On Thursday morning, President Hugo Chavez announced through his new Twitter profile that the rig had sunk. “The good news is that the 95 workers are alive,” he wrote.

PDVSA has launched an investigation to determine the cause of the collapse, and it plans to have a replacement rig in place within two months, Ramirez announced on Thursday afternoon.
 
The rig, named Aban Pearl, began drilling last week in the Dragon 6 block of Venezuela’s vast natural gas reserves.
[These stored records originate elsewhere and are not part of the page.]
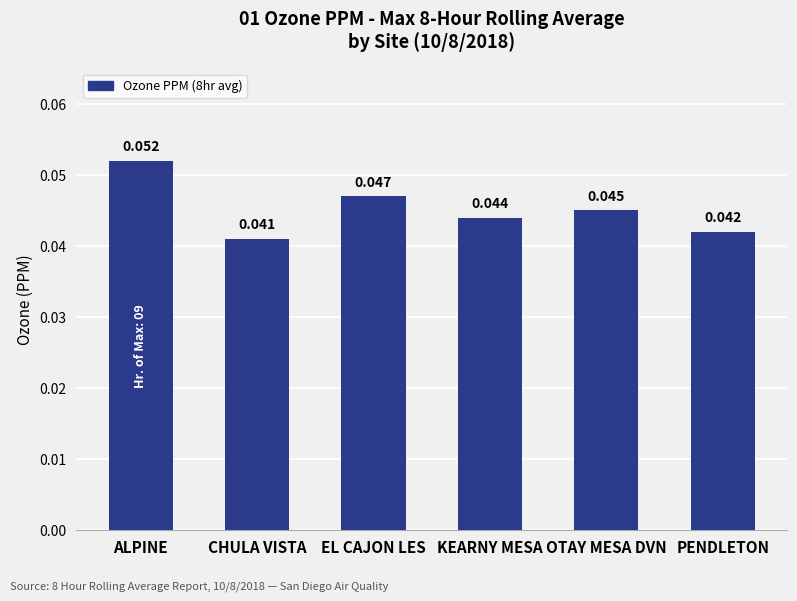

At which category does the chart reach its minimum across all series?

CHULA VISTA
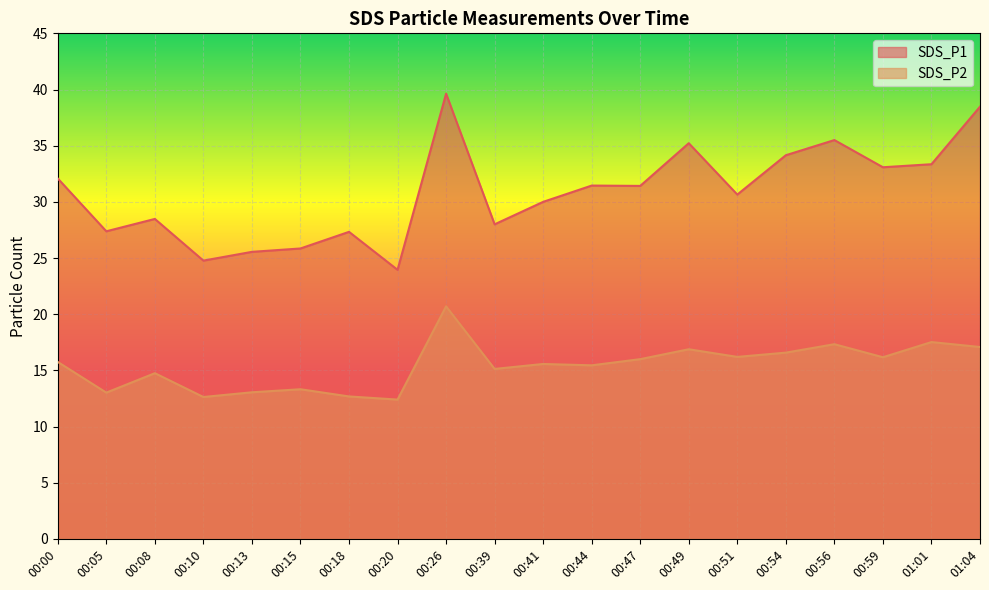

True or false: SDS_P1 and SDS_P2 cross at least once.

False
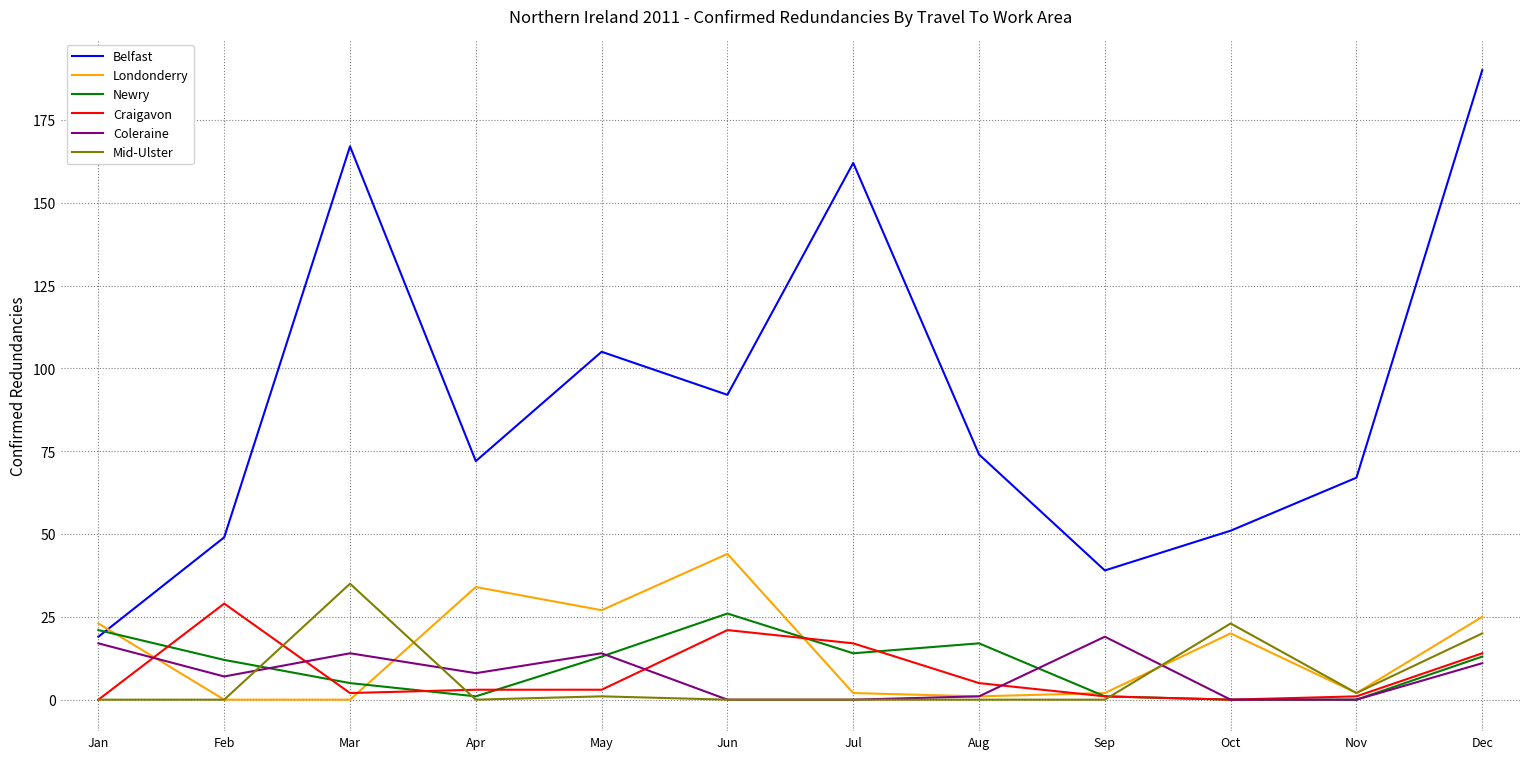

Reading left to right, extract all data points from this chart.

Belfast: 19	49	167	72	105	92	162	74	39	51	67	190
Londonderry: 23	0	0	34	27	44	2	1	2	20	2	25
Newry: 21	12	5	1	13	26	14	17	1	0	0	13
Craigavon: 0	29	2	3	3	21	17	5	1	0	1	14
Coleraine: 17	7	14	8	14	0	0	1	19	0	0	11
Mid-Ulster: 0	0	35	0	1	0	0	0	0	23	2	20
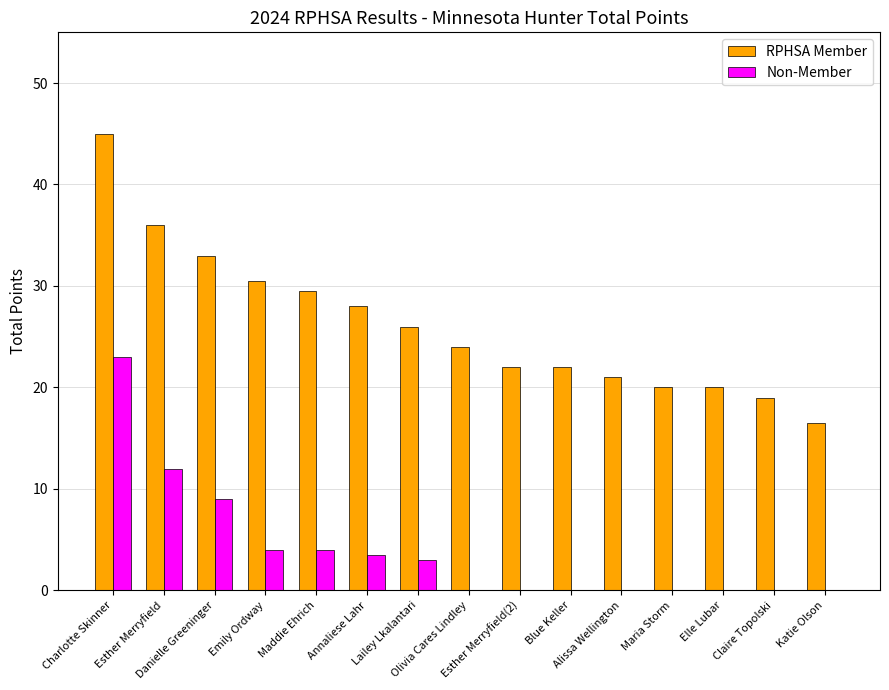

What is the sum of all RPHSA Member values?

392.5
It was projected to extract 2.2 billion cubic feet of natural gas.
 
The Dragon 6 block is managed jointly by the Venezuelan state oil company, PDVSA, and Abban Offshore Ltd. of India, as well as Singapore-based Petromarine Energy Services Ltd.
 
Venezuela began drilling for gas off its coastline in conjunction with Russia’s Gazprom in late 2008, and has since signed deals with other countries, including the planned construction of gas liquefying plants in Uruguay and Nicaragua.
 
In 2008, President Chavez proposed the formation of an organization of gas exporting countries to play a similar role to that of the Organization of Petroleum Exporting Countries (OPEC). The government estimates its natural gas reserves to be the fourth largest in the world.